** DIRECTIVE **
Go through the material below and return each line with the string "Made" in it.

+++ PROVIDED RECORDS +++

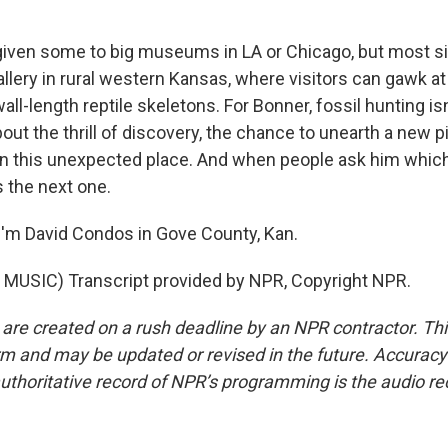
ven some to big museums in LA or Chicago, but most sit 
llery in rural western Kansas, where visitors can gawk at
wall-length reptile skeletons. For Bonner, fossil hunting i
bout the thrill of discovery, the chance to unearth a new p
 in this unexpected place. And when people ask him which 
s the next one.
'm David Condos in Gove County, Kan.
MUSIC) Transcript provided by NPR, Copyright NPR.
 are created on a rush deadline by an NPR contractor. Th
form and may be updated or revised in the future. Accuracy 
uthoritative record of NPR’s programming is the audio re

+++
+++ PROVIDED RECORDS +++

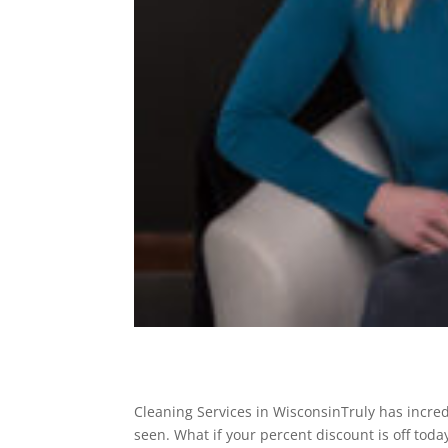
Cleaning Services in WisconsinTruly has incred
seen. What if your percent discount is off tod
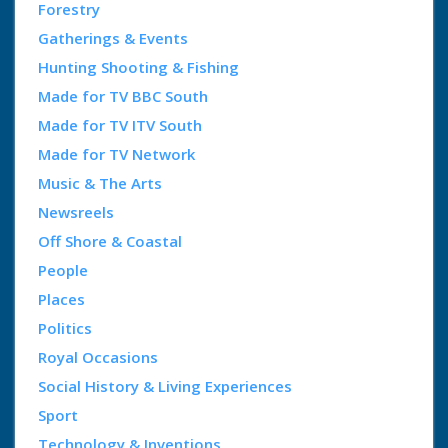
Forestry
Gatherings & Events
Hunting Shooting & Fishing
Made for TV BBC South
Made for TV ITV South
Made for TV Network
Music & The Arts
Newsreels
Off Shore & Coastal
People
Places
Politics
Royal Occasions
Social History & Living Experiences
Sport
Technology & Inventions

+++

** FINISHED EXERCISE **
Made for TV BBC South
Made for TV ITV South
Made for TV Network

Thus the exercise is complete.